NHS staff are staging what amounts to a quiet rebellion against Palantir's Federated Data Platform. According to reporting from the Financial Times, health officials and data analysts have been refusing to engage with the Federated Data Platform. When pressured, some work at a crawl. Others find reasons to stay away. The resistance stems from Palantir's work with the U.S. defense sector and concerns about the political affiliations of its leadership. What started as grumbling has hardened into organized workplace resistance against a £330 million government contract.

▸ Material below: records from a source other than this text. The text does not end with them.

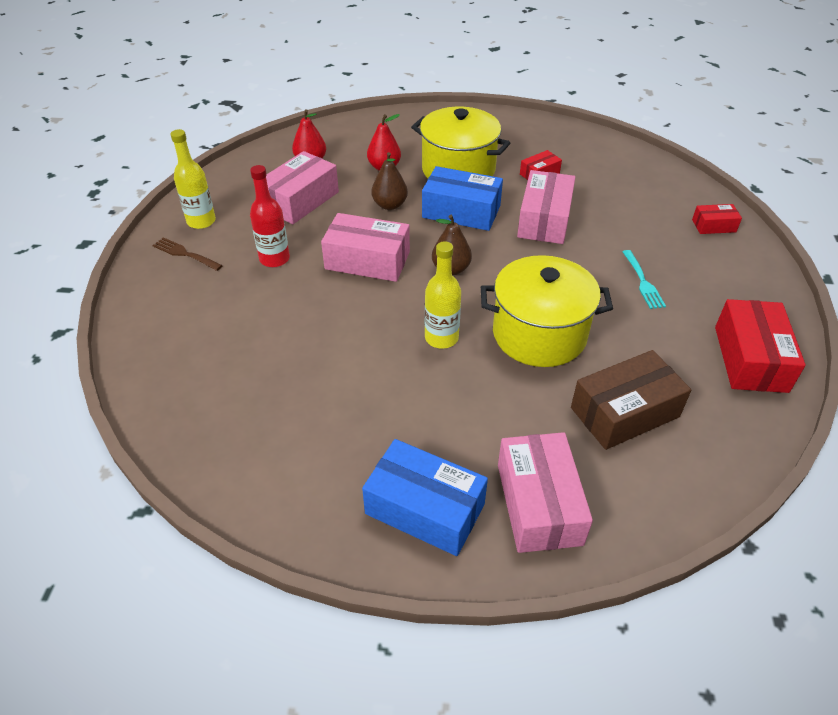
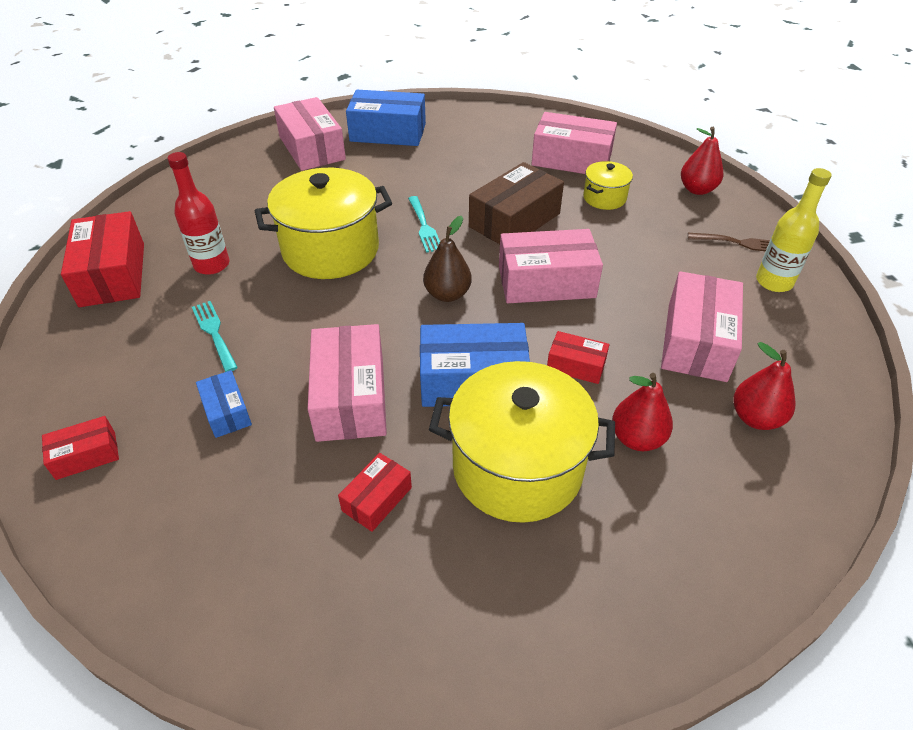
camera: 160 degrees right, 0 degrees up
(151, 313) = (697, 189): none -> red pear
(231, 388) = (571, 159): none -> pink box
(247, 326) = (604, 198): none -> yellow pot
(274, 259) = (645, 260): red bottle -> red bottle (212, 265)
(389, 205) = (576, 365): brown pear -> red box
(441, 338) = (424, 226): yellow bottle -> turquoise fork
(625, 412) = (247, 208): brown box -> brown box (514, 220)
(627, 229) = (226, 411): none -> blue box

The contract itself was controversial from the start. Palantir built the NHS COVID-19 Data Store during the pandemic on a pro bono basis, which gave them a technical foothold and created dependencies that made switching providers difficult. When NHS England awarded the FDP contract in 2023, it used a procurement framework that allowed for a direct award without a full open tender. Critics argued that open-source alternatives like OpenSAFELY were never given a fair shot. Louis Mosley, Palantir's UK executive vice-chair, has dismissed the opposition as "ideologically motivated" and warned it could harm patient care.
The irony is that by most project metrics, FDP is succeeding. 123 of 205 hospital trusts in England are using it, and it has received high ratings for on-time and on-budget delivery. But technical success doesn't solve the trust problem. Ministers have reportedly sought advice on triggering a contract break clause, and MPs and medical unions are pressuring the government to remove Palantir from NHS systems entirely. For anyone building data platforms in healthcare, the lesson is simple. You can win the contract and still lose the people who have to use your product.